14. nov., 2015

Depuis longtemps nous sommes en guerre et ils ne le savaient pas

Ce matin, je suis surpris, vraiment abasourdi.

Pas par les massacres perpétrés dans Paris par ces lâches terroristes musulmans, car cela nous pendait au nez et devez arriver, puisque nous n’avons strictement rien fait pour l’empêcher.

Je suis très étonné que nos grands penseurs, journalistes, hommes politiques (même le 1er d’entre eux par la constitution) et exégètes en tous genres, pour certains experts désignés, soient stupéfaits par la survenance de ce cataclysme dont seul la date restait en blanc dans l’agenda virtuel des assassins.

Certains savent, et depuis longtemps que la France est en guerre sur son territoire, mais ceux qui sont en charge de l’organiser pour la France ne le savent pas ou bien ils font semblant de ne pas le savoir. Donc ils n’ont rien fait, et ce qui est arrivé devait fatalement arrivé.

En janvier 2015, à la suite des meurtres commis à Paris à Vincennes et Montrouge, on nous avait dit, d’abord qu’il ne fallait pas faire d’amalgame, ensuite on nous avait enseigné l’indignation solidaire qui devait fustiger un acte émanant du mal, certain avançant l’idée des loups solitaires sans lien avec une mouvance.

Une immense manifestation, à laquelle avait pris part le banc et l’arrière banc des notables français et auquel s’étaient joint quelques ténors de la gouvernance mondiale, avait montré l’exaspération causée et cette fameuse solidarité de façade.

Et puis, la fièvre était retombée. Les « Charlie » de circonstance avaient rangé petit à petit leur déguisement.

Aujourd’hui, nul ne devrait plus ignorer que la France est en état de guerre. Si bien que ce n’est pas l’état d’urgence que le Président aurait dû décréter sur le ton de la mollesse et de l’incrédulité. Il aurait dû proclamer l’état d’exception et cette fois se donner vraiment les moyens de faire la guerre.

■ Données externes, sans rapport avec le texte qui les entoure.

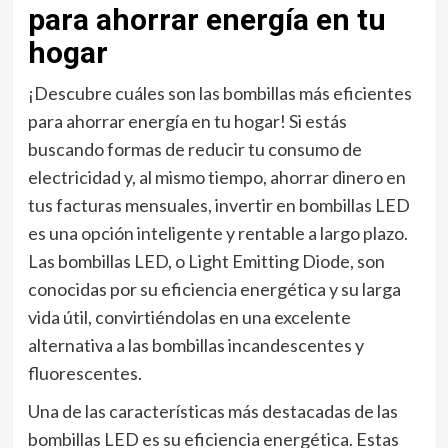
para ahorrar energía en tu
hogar
¡Descubre cuáles son las bombillas más eficientes
para ahorrar energía en tu hogar! Si estás
buscando formas de reducir tu consumo de
electricidad y, al mismo tiempo, ahorrar dinero en
tus facturas mensuales, invertir en bombillas LED
es una opción inteligente y rentable a largo plazo.
Las bombillas LED, o Light Emitting Diode, son
conocidas por su eficiencia energética y su larga
vida útil, convirtiéndolas en una excelente
alternativa a las bombillas incandescentes y
fluorescentes.
Una de las características más destacadas de las
bombillas LED es su eficiencia energética. Estas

Pour commencer, les 600 individus qui sont fichés comme dangereux devraient être regroupés dans un camp de concentration comme Guantanamo.

Ceux là n’auraient plus la possibilité de nuire.

Ensuite, les contrôles aux frontières devraient être rétablis de manière stricte surtout pour les entrées sur le territoire national. Ceux qui sont partis en Syrie, en Afghanistan ou dans des lieux semblables devraient ne plus jamais rentrer.

Enfin, tous ceux qui se rendent coupables de la plus petite tentative de menace terroristes devraient systématiquement perdre la nationalité française acquise souvent dans conditions aléatoires et fortuite parfois à l’encontre de leur volonté.

On ne peut gagner la guerre qu’en se comportant en véritable guerrier comme les soldats de l’an II.